Politics Take Center-Stage at the Grammy Awards

By: Meghan Malas

This past February 12, the highly anticipated Grammy Awards dominated the attention of evening viewers. Plenty of popular artists like Beyonce, Adele, Bruno Mars, Lady Gaga, and Chance the Rapper performed their hits from the past year, as well as covers from other musicians. Subtle political themes appeared, as artists like Katy Perry and Beyonce promoted messages of unity and strength, and Jennifer Lopez declared: “There is no time for despair, no place for self-pity, no need for silence and no room for fear. We do language. That is how civilizations heal. So tonight, we celebrate our most universal language, music, as we honor the voices of the past and the present” (NBC News).

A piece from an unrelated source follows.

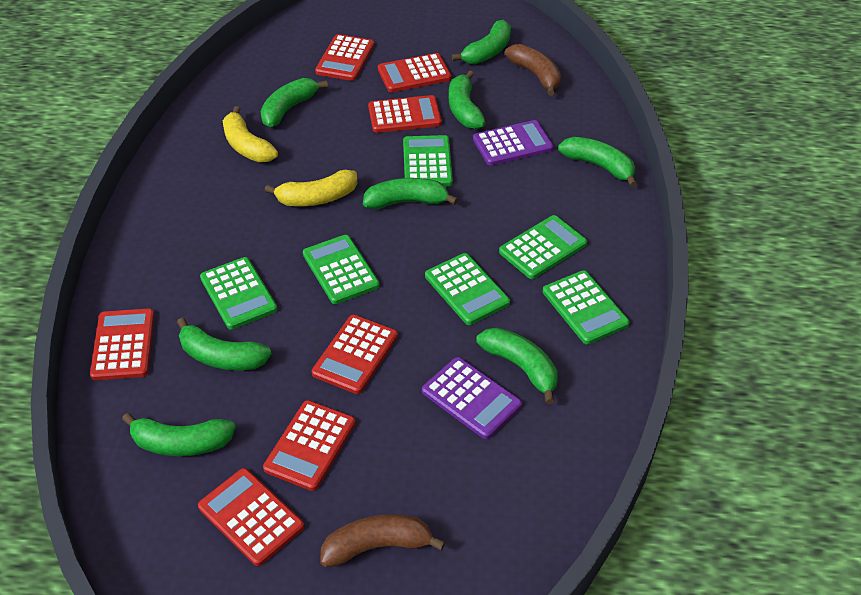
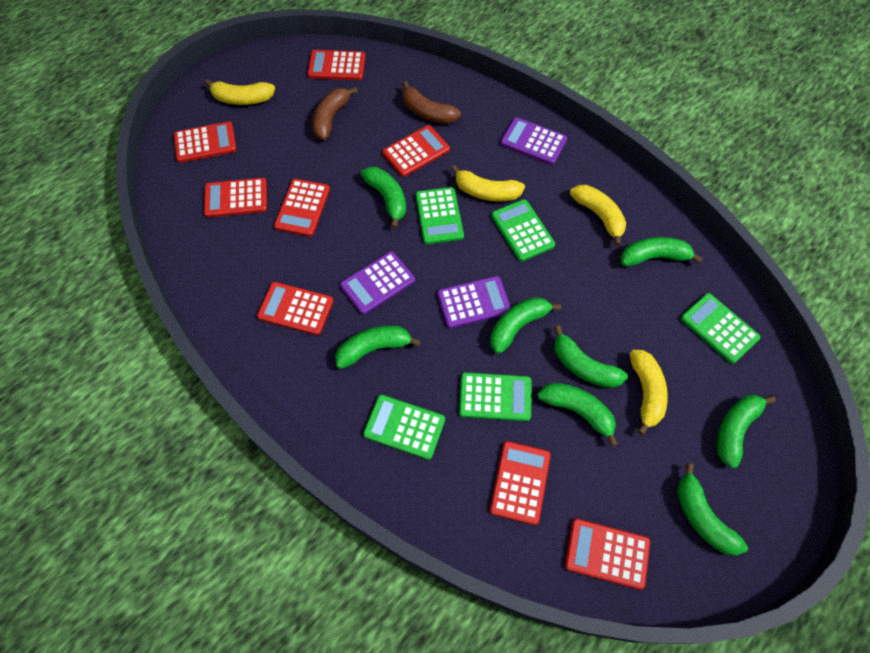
green calculator: 6 -> 5
purple calculator: 2 -> 3
red calculator: 7 -> 8
yellow banana: 2 -> 4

The tip-toeing around the mention of the controversy surrounding the new administration continued until famed rap group, A Tribe Called Quest, began their performance. The group, consisting of Q-Tip, Ali Shaheed Muhammad, Jarobi White, along with independent artists Consequence, Anderson.Paak and Busta Rhymes, dedicated their performance to Phife Dawg, a former member of A Tribe Called Quest that passed this year. Busta Rhymes announced, “I’m not feeling the political climate right now. I just want to thank President Agent Orange for perpetuating all of the evil that you’ve been perpetuating throughout the United States. I want to thank President Agent Orange for your unsuccessful attempt at the Muslim ban. When we come together — we the people!” during the performance of “We the People,” a song on the group’s latest album. Q-Tip held the hand of a young hijab-wearing Muslim girl as a diverse crowd of people joined the stage. They all held protest signs which directly addressed President Trump’s Muslim ban. The artists concluded their performance, fists high, and chanting a single word: “Resist! Resist! Resist!” After the appearance, social media exploded with commentary about the controversial messages delivered at the awards show, and the artists themselves. Debate of whether the music award platform was appropriate for such discourse persists.